The report goes on to recommend implementing at the federal level performance standards for farms when it comes to animal well-being. And, it suggests using “better” animal husbandry practices, “improving animal welfare practices and conditions” and improving “animal welfare research.”
Another aspect of the report deals with better regulating “industrial farm animal production.” The report uses the term “IFAP” to identify farms that manage livestock this way.
Recommendations here include “fully” enforcing federal and state environmental regulations and conducting more research on the health impacts of people “living and working on or near these operations.” Another recommendation is to build a stronger relationship among medical doctors, veterinarians and public health professionals. Further, the report advocates creating a “Food Safety Administration.”
Yet another recommendation is to “implement zoning and siting guidance for new IFAPs.” The report also suggests that the U.S. needs to adopt policies that “allow for a competitive marketplace.”
More funding
More money devoted to “expand and reform animal agriculture research” can help, according to Martin, Blackwell and the report. “Science can solve many of the problems of IFAPs if enough money is allocated,” the report states.
CAFOs
“Confined animal feeding operations,” or CAFOs, as they’re often called, “are likely to be in our future,” the report goes on. Blackwell pointed out that modern animal agriculture has “evolved on cheap fossil fuel.” With the U.S. population expected to reach 400 million by 2040, these types of farms will be necessary, he added.
Martin said one key question is, “How are we going to feed 400 million people in a sustainable way?” For one, he said, the nation needs to stop the loss of farmland.
Overall, “We need a national dialog on how we raise food,” Martin stated.

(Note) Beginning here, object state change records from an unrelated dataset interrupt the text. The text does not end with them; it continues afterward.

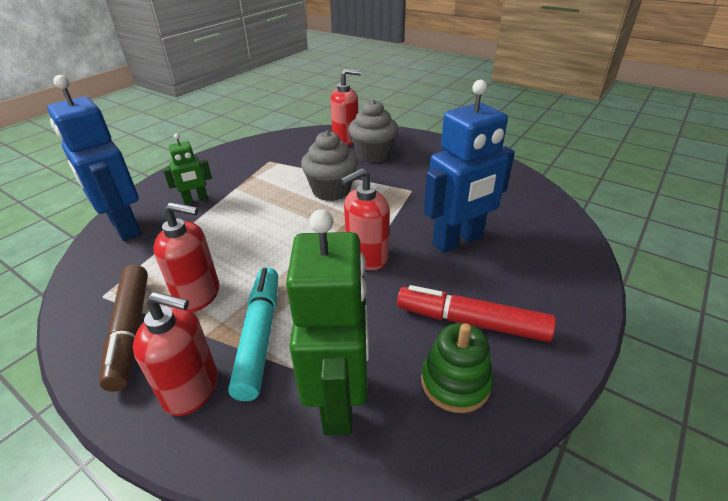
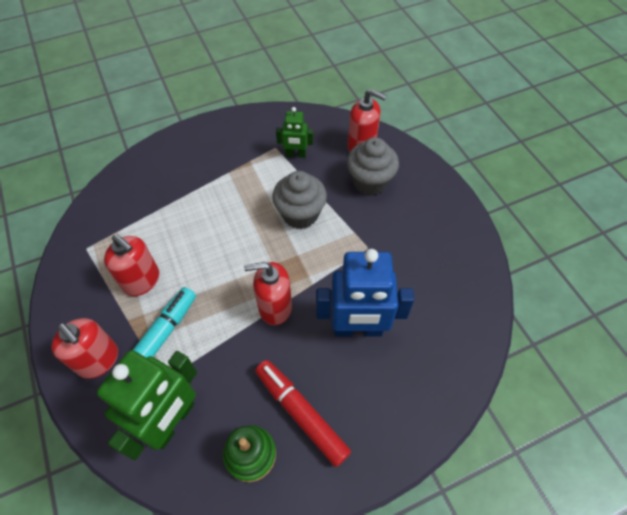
camera: 30 degrees right, 20 degrees up
blue robot [47,75,141,241] -> none
brown marker [99,265,148,392] -> none
green robot [163,133,212,205] -> green robot moved to [276,107,313,158]

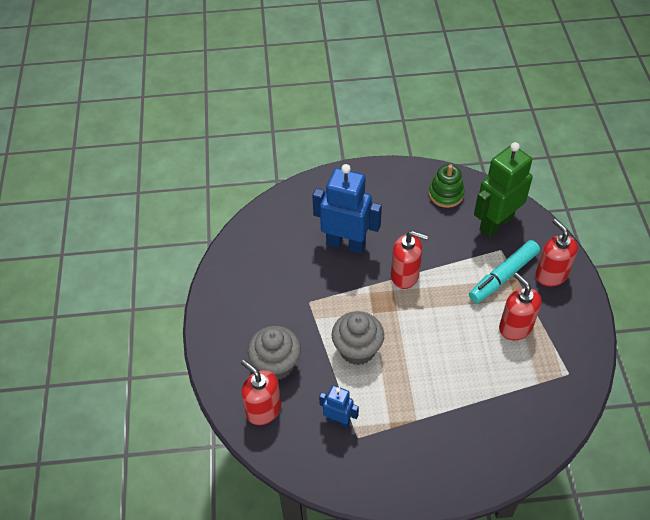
camera: 160 degrees left, 5 degrees down
red marker [255,360,351,467] -> none
green robot [276,107,313,158] -> blue robot [319,385,359,428]

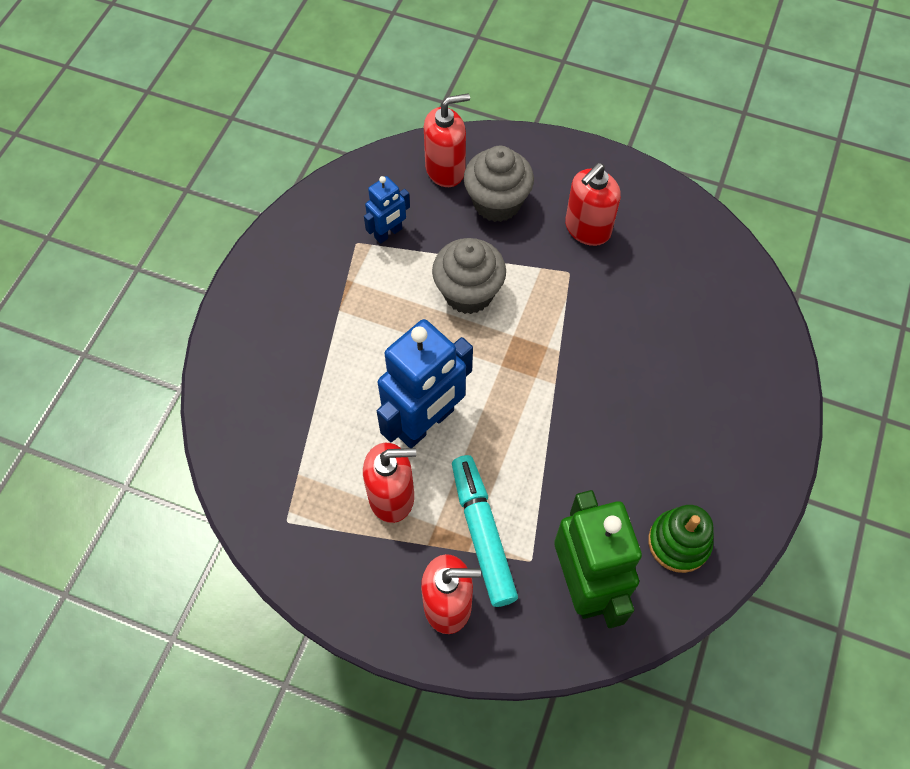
camera: 115 degrees right, 10 degrees up
blue robot [312,164,382,254] -> blue robot moved to [377,319,473,448]
red soap dispenser [391,231,428,289] -> red soap dispenser moved to [565,163,621,246]

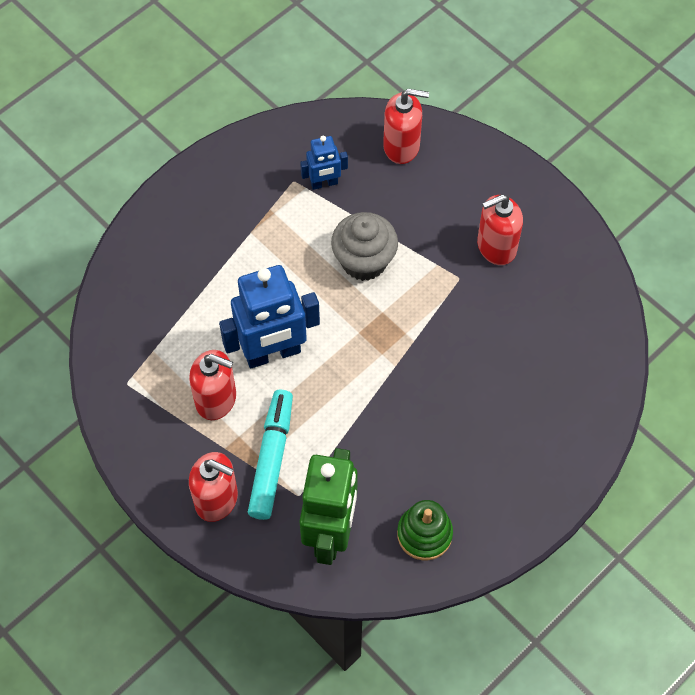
camera: 25 degrees right, 0 degrees up
grey cupcake [464,146,534,222] -> none

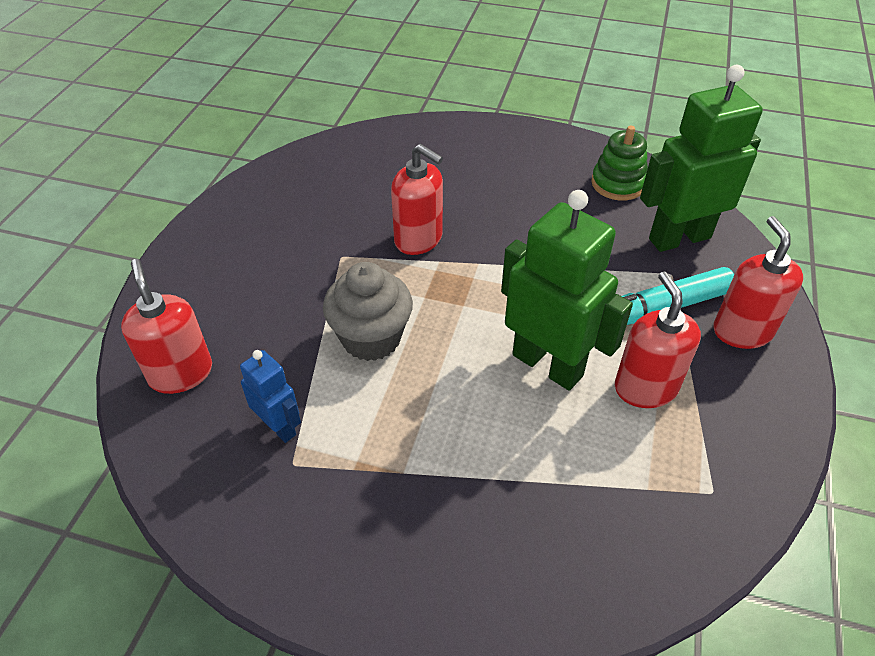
camera: 120 degrees left, 15 degrees down
blue robot [219,265,320,368] -> green robot [501,190,633,391]
red soap dispenser [477,194,523,265] -> red soap dispenser moved to [391,144,443,255]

Blackwell gave dairying a verbal pat on the back for its efforts at self-regulation. He said, “This industry gets it.”
Still, he warned that even though dairy producers in general manage their livestock well, “All of animal agriculture will be viewed the same. Dairy will not be separated.”
The Pew Commission’s report on industrial farm animal production was released this past April. Blackwell said it has been sent to the attorney general, the USDA, land grant universities, every senator and representative in Congress, and every state governor.